Kee Begay worked in the mines for 29 years and was dying of lung cancer when I first met him. “The mines were poor and not fit for human beings,” he told me. Begay also lost a son to cancer. “He was one of many children that used to play on the uranium piles during those years. We had a lot of uranium piles near our homes—just about 50 or 100 feet away or so. Can you imagine? Kids go out and play on those piles.”
In 1957, the US Public Health Service reported that the average radiation lung dose to Indian miners was 21 times higher than was allowed in the Atomic Energy Commission’s nuclear weapons plants. In 1962, the Public Health Service revealed that radon exposure in the mines was statistically linked to lung cancer among US miners—at a rate comparable to what Heuper had warned about 20 years earlier.

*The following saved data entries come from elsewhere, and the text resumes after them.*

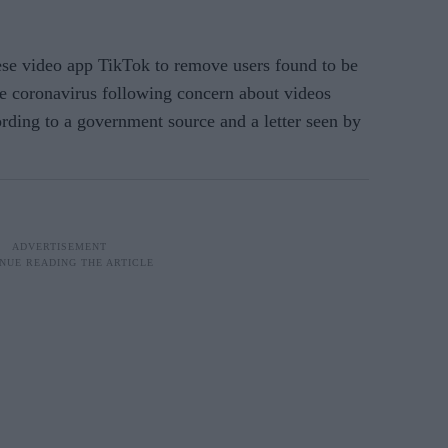
ese video app TikTok to remove users found to be
e coronavirus following concern about videos
rding to a government source and a letter seen by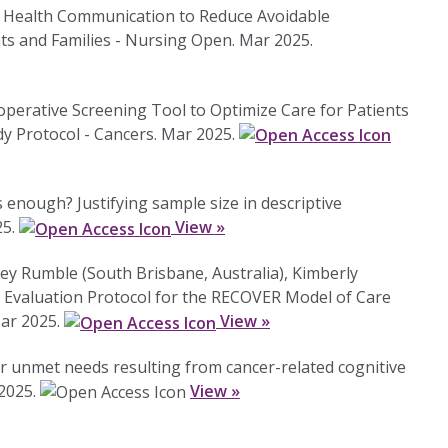
ive Health Communication to Reduce Avoidable
ts and Families - Nursing Open. Mar 2025.
eoperative Screening Tool to Optimize Care for Patients
 Protocol - Cancers. Mar 2025.
enough? Justifying sample size in descriptive
25.
View »
ley Rumble (South Brisbane, Australia), Kimberly
d Evaluation Protocol for the RECOVER Model of Care
Mar 2025.
View »
r unmet needs resulting from cancer-related cognitive
 2025.
View »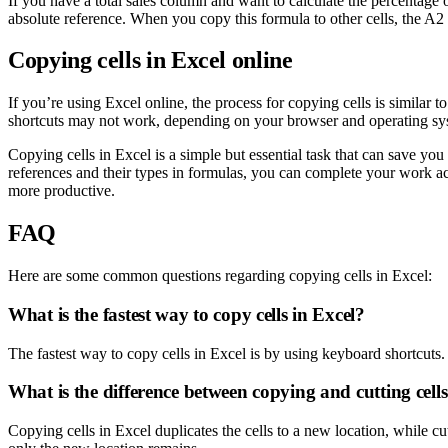
If you have a total sales column and want to calculate the percentage 
absolute reference. When you copy this formula to other cells, the A2
Copying cells in Excel online
If you’re using Excel online, the process for copying cells is similar t
shortcuts may not work, depending on your browser and operating sy
Copying cells in Excel is a simple but essential task that can save yo
references and their types in formulas, you can complete your work ac
more productive.
FAQ
Here are some common questions regarding copying cells in Excel:
What is the fastest way to copy cells in Excel?
The fastest way to copy cells in Excel is by using keyboard shortcuts. 
What is the difference between copying and cutting cell
Copying cells in Excel duplicates the cells to a new location, while cut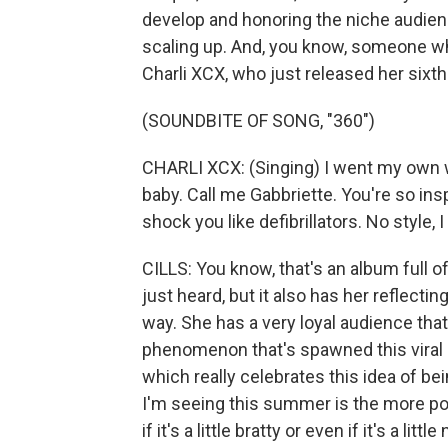
develop and honoring the niche audience
scaling up. And, you know, someone who's
Charli XCX, who just released her sixth 
(SOUNDBITE OF SONG, "360")
CHARLI XCX: (Singing) I went my own wa
baby. Call me Gabbriette. You're so insp
shock you like defibrillators. No style, I 
CILLS: You know, that's an album full 
just heard, but it also has her reflectin
way. She has a very loyal audience tha
phenomenon that's spawned this viral i
which really celebrates this idea of b
I'm seeing this summer is the more po
if it's a little bratty or even if it's a 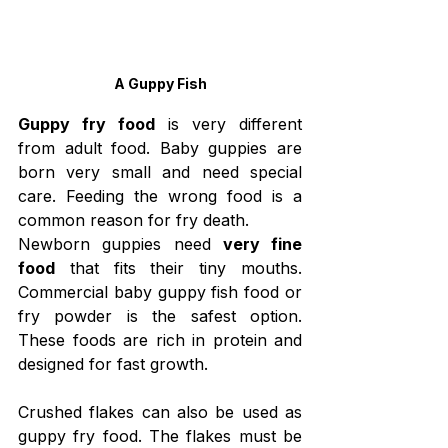
A Guppy Fish
Guppy fry food
 is very different 
from adult food. Baby guppies are 
born very small and need special 
care. Feeding the wrong food is a 
common reason for fry death.
Newborn guppies need 
very fine 
food
 that fits their tiny mouths. 
Commercial baby guppy fish food or 
fry powder is the safest option. 
These foods are rich in protein and 
designed for fast growth.
Crushed flakes can also be used as 
guppy fry food. The flakes must be 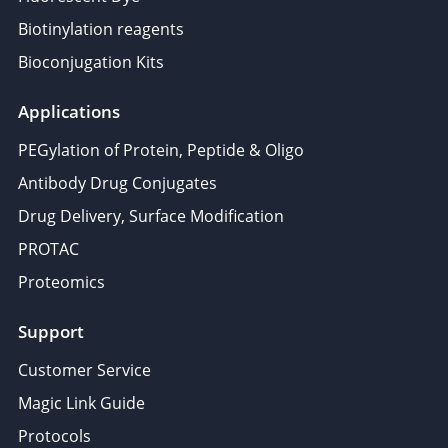
Biotinylation reagents
Bioconjugation Kits
Applications
PEGylation of Protein, Peptide & Oligo
Antibody Drug Conjugates
Drug Delivery, Surface Modification
PROTAC
Proteomics
Support
Customer Service
Magic Link Guide
Protocols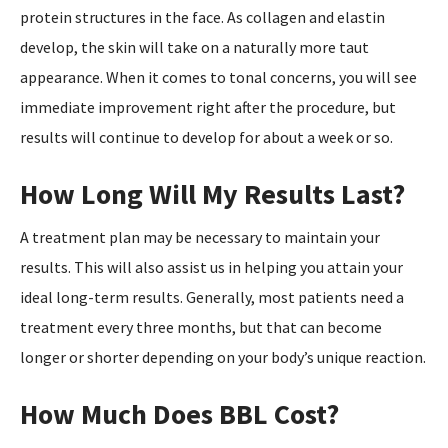
protein structures in the face. As collagen and elastin
develop, the skin will take on a naturally more taut
appearance. When it comes to tonal concerns, you will see
immediate improvement right after the procedure, but
results will continue to develop for about a week or so.
How Long Will My Results Last?
A treatment plan may be necessary to maintain your
results. This will also assist us in helping you attain your
ideal long-term results. Generally, most patients need a
treatment every three months, but that can become
longer or shorter depending on your body’s unique reaction.
How Much Does BBL Cost?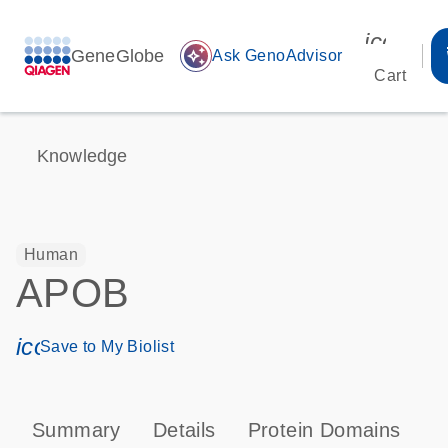
icon_00
GeneGlobe
auto_awesome
Ask GenoAdvisor
Cart
Knowledge
Human
APOB
icon_0171_ls_qf_save_program-s
Save to My Biolist
Summary
Details
Protein Domains
P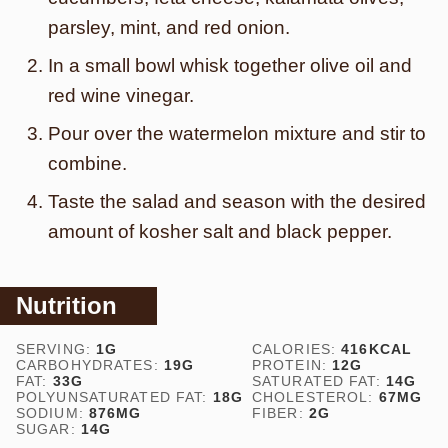
parsley, mint, and red onion.
In a small bowl whisk together olive oil and
red wine vinegar.
Pour over the watermelon mixture and stir to
combine.
Taste the salad and season with the desired
amount of kosher salt and black pepper.
Nutrition
SERVING:
1
G
CALORIES:
416
KCAL
CARBOHYDRATES:
19
G
PROTEIN:
12
G
FAT:
33
G
SATURATED FAT:
14
G
POLYUNSATURATED FAT:
18
G
CHOLESTEROL:
67
MG
SODIUM:
876
MG
FIBER:
2
G
SUGAR:
14
G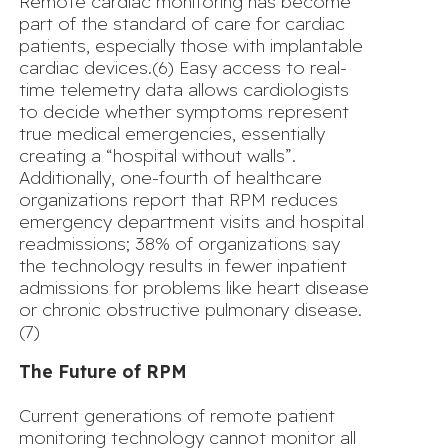
Remote cardiac monitoring
has become
part of the standard of care for cardiac
patients, especially those with implantable
cardiac devices.(6) Easy access to real-
time telemetry data allows cardiologists
to decide whether symptoms represent
true medical emergencies, essentially
creating a “hospital without walls”.
Additionally, one-fourth of healthcare
organizations report that RPM reduces
emergency department visits and hospital
readmissions; 38% of organizations say
the technology results in fewer inpatient
admissions for problems like heart disease
or chronic obstructive pulmonary disease.
(7)
The Future of RPM
Current generations of remote patient
monitoring technology cannot monitor all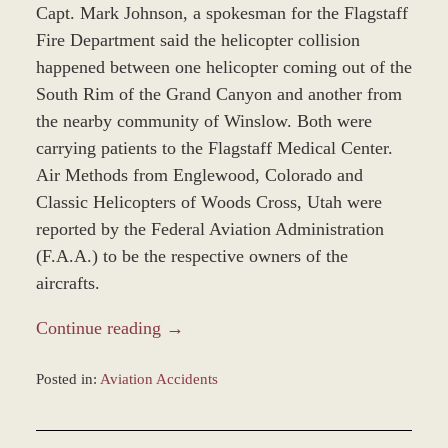
Capt. Mark Johnson, a spokesman for the Flagstaff
Fire Department said the helicopter collision
happened between one helicopter coming out of the
South Rim of the Grand Canyon and another from
the nearby community of Winslow. Both were
carrying patients to the Flagstaff Medical Center.
Air Methods from Englewood, Colorado and
Classic Helicopters of Woods Cross, Utah were
reported by the Federal Aviation Administration
(F.A.A.) to be the respective owners of the
aircrafts.
Continue reading →
Posted in:
Aviation Accidents
Updated:
November
12,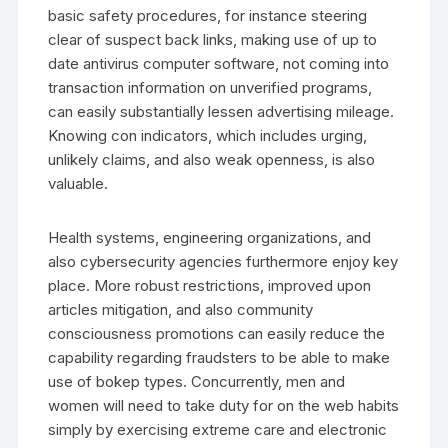
basic safety procedures, for instance steering
clear of suspect back links, making use of up to
date antivirus computer software, not coming into
transaction information on unverified programs,
can easily substantially lessen advertising mileage.
Knowing con indicators, which includes urging,
unlikely claims, and also weak openness, is also
valuable.
Health systems, engineering organizations, and
also cybersecurity agencies furthermore enjoy key
place. More robust restrictions, improved upon
articles mitigation, and also community
consciousness promotions can easily reduce the
capability regarding fraudsters to be able to make
use of bokep types. Concurrently, men and
women will need to take duty for on the web habits
simply by exercising extreme care and electronic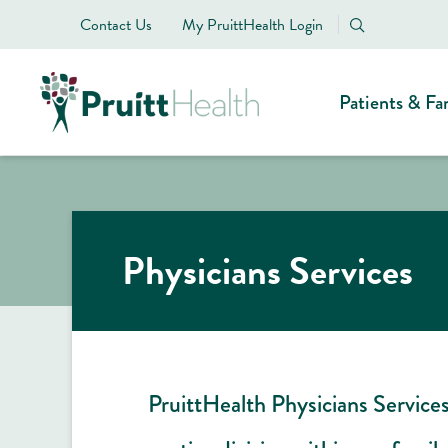
Contact Us
My PruittHealth Login
Patients & Fa
Physicians Services
PruittHealth Physicians Services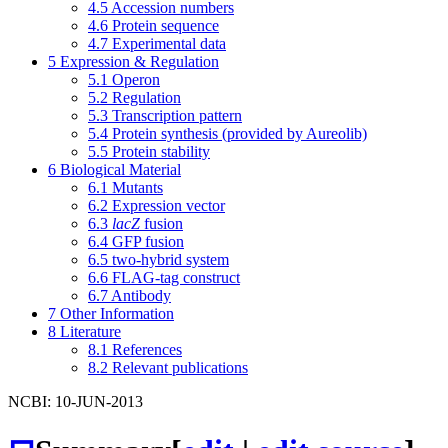
4.5
Accession numbers
4.6
Protein sequence
4.7
Experimental data
5
Expression & Regulation
5.1
Operon
5.2
Regulation
5.3
Transcription pattern
5.4
Protein synthesis (provided by Aureolib)
5.5
Protein stability
6
Biological Material
6.1
Mutants
6.2
Expression vector
6.3
lacZ
fusion
6.4
GFP fusion
6.5
two-hybrid system
6.6
FLAG-tag construct
6.7
Antibody
7
Other Information
8
Literature
8.1
References
8.2
Relevant publications
NCBI: 10-JUN-2013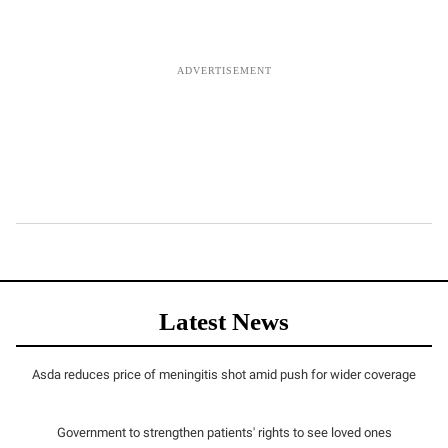
Latest News
Asda reduces price of meningitis shot amid push for wider coverage
Government to strengthen patients' rights to see loved ones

Lung disease associated with radon exposure was “totally avoidable,” former chief health scientist for the AEC Merrill Eisenbud said in 1979. “The Atomic Energy Commission … is uniquely responsible for the death of many men who developed lung cancer as a result of the failure of the mine operators, who must also bear the blame, because they too had the information, and the Government should not have had to club them into ventilating their mines.”
How the Trump budget threatens uranium mine cleanup. Even though there is a significant body of evidence, spanning decades, of deliberate negligence by the US government, federal courts have denied claims by the uranium miners and those exposed to radioactive fallout from Nevada nuclear weapons testing on the grounds of sovereign immunity. “[A]ll the actions of various governmental agencies complained of by plaintiffs were the result of conscious policy decisions made at high government levels based on considerations of political and national security feasibility factors,” is how one federal judge put it.
After several decades of considerable effort by miners and their families, Congress passed the Radiation Exposure Compensation Act in October 1990. The Act offered a formal apology for sending people into harm’s way and provided a one-time compensation to each victim in the amount of $150,000. But the financial compensation came too late for many who had died. And it would never be enough to compensate for illness and death that could have been prevented.
An estimated 30,000 Navajos are now living near abandoned uranium mines. The EPA has found that, because of their traditional lifestyle, Indian people are the group most vulnerable to environmental contaminants. The Navajo nation and the US Justice Department have reached settlement agreements in two uranium-related lawsuits since 2014; the settlements total about $1.5 billion, which would go toward remediating 144 of the most troublesome mines. But there’s a rub: The degree and extent of mine cleanup depends on tribal assistance funds and oversight by the US Environmental Protection Agency (EPA). The budget plan that the Trump administration recently released makes deep cuts in the EPA workforce, in EPA programs to ensure compliance with the cleanup agreements, and in funding for the Navajo nation to carry out its responsibilities to oversee the process. This makes it clear that addressing the sacrifices made by the Indian people for the nuclear arms race are being put at the bottom of the list of Trump administration priorities.